AIMS: It has been hypothesized that the activation of the immune system may be involved in the neuropathological changes occurring in the central nervous system of schizophrenic patients. Cytokines play a key role in the activation of the immune system. Moreover, they strongly influence the dopaminergic, noradrenergic and serotonergic neurotransmission. To the best of our knowledge, in schizophrenic patients, plasma levels of interleukin (IL)-12 were investigated only in one study, where deregulation of IL-12 was determined. However, genotypical variations of the IL-12B (p40) gene have not been investigated for schizophrenic patients yet. Therefore, in the present study, we aimed to examine polymorphic variants of IL-12B (p40) gene promoter region in patients with schizophrenia in a population of the Elazig Region of East Anatolia, Turkey. METHODS: One hundred Turkish patients diagnosed with schizophrenia based on the Diagnostic and Statistical Manual of Mental Disorders (DSM-IV), and 116 healthy control subjects participated in the present study. The genotype characteristics were determined by polymerase chain reaction-based restriction fragment length polymorphism method using DNA extracted from peripheral blood. RESULTS: Significant differences in both the genotype and allele frequencies were found between schizophrenia patients and control groups (P < 0.01).
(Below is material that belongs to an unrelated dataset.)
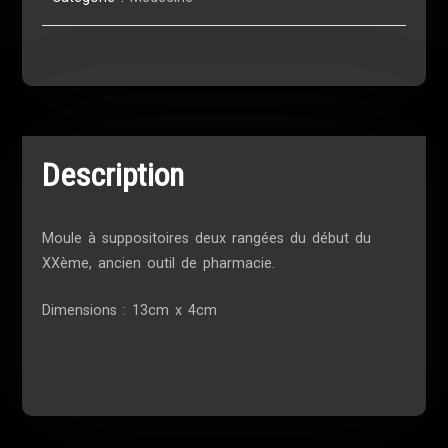
Description
Moule à suppositoires deux rangées du début du
XXème, ancien outil de pharmacie.
Dimensions : 13cm x 4cm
CONCLUSIONS: These findings may support the hypothesis that activation of the inflammatory response system and in particular, of Th-1 cells, is involved in the pathophysiology of schizophrenia. We think that this study is the first trial associated with IL-12 cytokine at the molecular genetic level on immune mechanisms for neuropsychiatric disorders including schizophrenia, and this perspective and the role of the cytokines in the pathogenesis of schizophrenia may constitute a reasonable target for the present and future treatment strategies and prognosis.